You can also use small plastic pellets (poly-pellets), which are harder to find but should be easily available from craft supply stores (or specialty doll/toy making supply stores). They can be added to the base of your amigurumi or limbs to give some added weight. Lentils or rice could also be used, but be aware of what might eat them! Put them in a light muslin bag to stop them falling out between the stitches.
One discovery I made for adding weight to an amigurumi is to put flat marbles in the shoes or the base of an amigurumi. These flat marbles are so cheap and easily available in discount stores, craft stores, and any pet/aquarium stores that sell fish (to decorate the bottom of fish tanks). Pipe cleaners and wire coat hangers can also be cut up and put inside an amigurumi if you need added shape and definition.

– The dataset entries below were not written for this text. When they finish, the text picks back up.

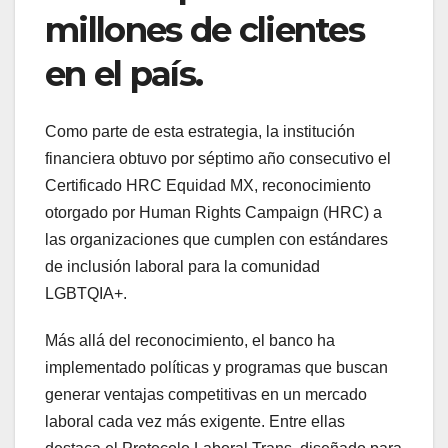
millones de clientes
en el país.
Como parte de esta estrategia, la institución
financiera obtuvo por séptimo año consecutivo el
Certificado HRC Equidad MX, reconocimiento
otorgado por Human Rights Campaign (HRC) a
las organizaciones que cumplen con estándares
de inclusión laboral para la comunidad
LGBTQIA+.
Más allá del reconocimiento, el banco ha
implementado políticas y programas que buscan
generar ventajas competitivas en un mercado
laboral cada vez más exigente. Entre ellas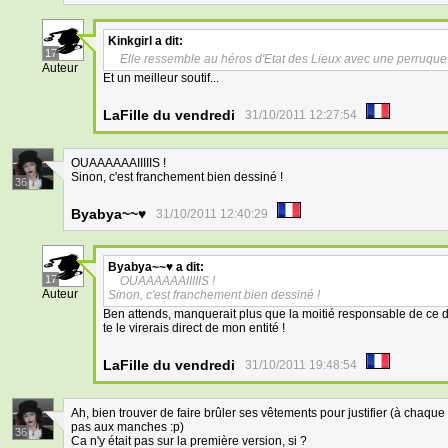
Kinkgirl
a dit:
17
Elle ressemble au héros d'Etat des Lieux avec une perruqu
Auteur
Et un meilleur soutif...
LaFille du vendredi
31/10/2011 12:27:54
OUAAAAAAIIIIIS !
Sinon, c'est franchement bien dessiné !
36
Byabya~~♥
31/10/2011 12:40:29
Byabya~~♥
a dit:
17
OUAAAAAAIIIIIS !
Auteur
Sinon, c'est franchement bien dessiné !
Ben attends, manquerait plus que la moitié responsable de ce d
te le virerais direct de mon entité !
LaFille du vendredi
31/10/2011 19:48:54
Ah, bien trouver de faire brûler ses vêtements pour justifier (à chaqu
pas aux manches :p)
36
Ca n'y était pas sur la première version, si ?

There are many other things you might want to add to the stuffing for effect, such as potpourri, dried herbs and spices, catnip (for cat toys!), bells or squeakers for sound effects, etc. For example, I want to put cloves in the Christmas amigurumi decorations I plan to make later on in the year, as the smell of cloves always reminds me of Christmas!
Safety Eyes and Facial Features
To make facial features on an amigurumi, you can either crochet them on, embroider them on, glue some on you have made out of felt, buttons sewn on, or purchase and attach special safety eyes or noses. These safety eyes and noses can be plastic or glass, and have an extra piece which clips onto the back of the eye once it is in the crochet. There are a range of sizes, styles, and colours to choose from. If you are giving the amigurumi to a child or pet, crocheted or embroidered eyes are still the safest.
Felt is wonderful to make facial features and accessories from. If you buy felt, make sure you buy some appropriate craft glue too. You can cut it into different shapes and then just glue it on! Make sure you have black and white felt, as they are commonly used for making eyes and facial features. You can often buy felt cheaply in packs of different colours, which is great to have on hand.
Other Creative Items
Embroidery Thread in a few different colours is good to have on hand in case you need to embroider facial features or sew on other embellishments. Black, dark brown, a dark pink colour, and white are the most useful colours for facial features and general sewing.
Buttons in different sizes, colours, and shapes can be used for eyes and other embellishments. Round black and brown buttons make great eyes, and brightly coloured stars, flowers, and other fun shapes can be added to animals, clothing, and other items. Also try sequins.
Ribbons and artificial flowers can add some fun embellishments.
Beads of all different sizes, shapes, and colours can be used for decorative effect. You could also try jingling bells or charms.
When choosing decorative items, keep in mind who the amigurumi is for. If young children or pets will receive the amigurumi, do not add anything that can fall off, be swallowed or broken.